Javier Bardem, Biutiful
The Oscar nominations tend to be fairly predictable, but every year one can find surprising inclusions and just as surprising omissions. This year is no exception.
The top surprising inclusions are:
Javier Bardem as a Best Actor contender for Alejandro González Iñárritu's Mexican-Spanish drama Biutiful. In 2000, Bardem was nominated for playing a Spanish-speaking person, the Cuban poet Reinaldo Arenas in Julian Schnabel's Before Night Falls. However, Schnabel's movie was made for the American market and had mostly English dialogue. Thus, Biutiful marks Bardem's first Oscar nod for a performance chiefly in his native language.
David O. Russell is a Directors Guild nominee for The Fighter, which is also one of the year's top ten films according to Oscar voters. But Russell's chances in the Oscar's Best Director category seemed quite insignificant, considering that DGA non-nominees (DGA snubbees?) Joel Coen and Ethan Coen were very likely candidates for True Grit. Turns out the Coens and Russell are in, whereas shoo-in Christopher Nolan is out.

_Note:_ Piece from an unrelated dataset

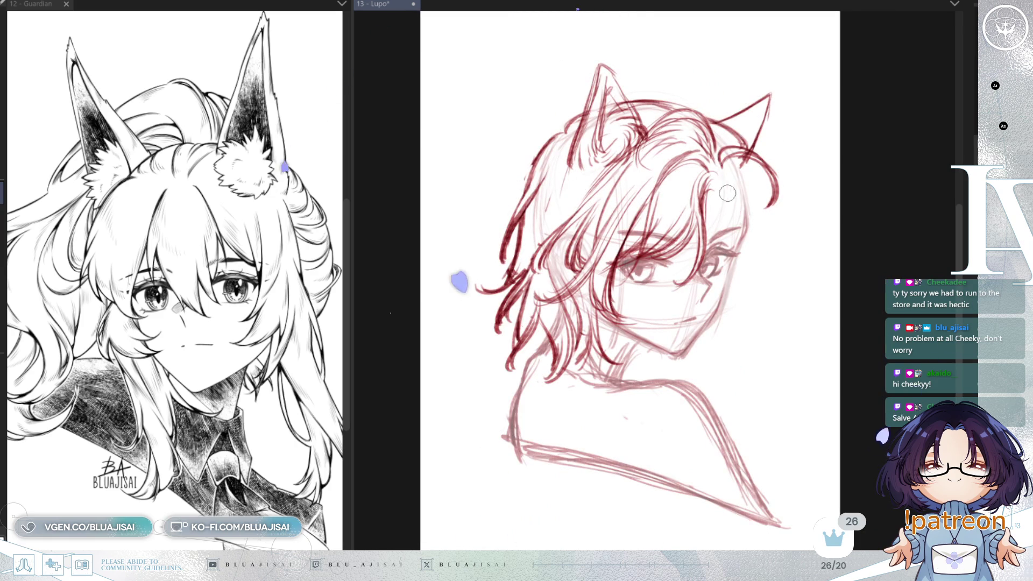
left_click_drag(715, 185, 703, 222)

Mike Leigh's Another Year in the Best Original Screenplay category. Despite a warm reception at the Cannes Film Festival, Leigh's film has been relegated to the sidelines throughout this awards season, as Tom Hooper's The King's Speech has become the prestige British production of 2010. In fact, a week or so ago Another Year received only two BAFTA nods: Outstanding British Film and a Best Supporting Actress for Lesley Manville. Though not exactly a shocker – this is, after all, Mike Leigh's fifth nomination for Best Original Screenplay – Another Year's Oscar nod came as a moderate surprise.
Giorgos Lanthimos' Dogtooth
Dogtooth in the Best Foreign Language Film category. Directed by Giorgos Lanthimos, this Greek comedy-drama is hardly your usual foreign-language film nominee. But since 2006, each year a committee composed of about 20 Academy members in Los Angeles and New York selects the five nominees in that category. That has led to some weird omissions (e.g., Pedro Almodóvar's Volver) and now a weird – though not unwelcome – inclusion, Dogtooth.
Lucy Walker's Waste Land, about art and garbage pickers in Rio de Janeiro, and Josh Fox's GasLand, about corporate lust for the United States' gas reservoirs, in the Best Documentary Feature category. Their inclusion meant the exclusion of Davis Guggenheim's Waiting for 'Superman' and Amir Bar-Lev's The Tillman Story.
Luca Guadagnino's I Am Love has been a favorite among some critics and film aficionados thanks to Guadagnino's direction; Tilda Swinton's performance; and/or Guadagnino, Barbara Alberti, Ivan Cotroneo, and Walter Fasano's screenplay. But I wonder how many were expecting this romantic drama to get an Oscar nomination for Antonella Cannarozzi in the Best Costume Design category. Even Burlesque – unlike I Am Love, a Costume Designers Guild nominee – would have been a more expected choice.
The Social Network and The King's Speech nominated for Best Sound Mixing. What's curious about these two nods is that Sound categories are usually reserved for either loud, fast-paced movies or loud, ponderous movies. Something like Iron Man 2, TRON: Legacy, Alice in Wonderland, Clash of the Titans, Harry Potter and the Deathly Hallows: Part 1, or even The Twilight Saga: Eclipse would have been more likely candidates. (Last year's nominees, for instance, were The Hurt Locker, Transformers: Revenge of the Fallen, Avatar, Star Trek, and Inglourious Basterds.)
The inclusion of the critically acclaimed low-key dramas says something about how well-liked they are among Academy members of all stripes.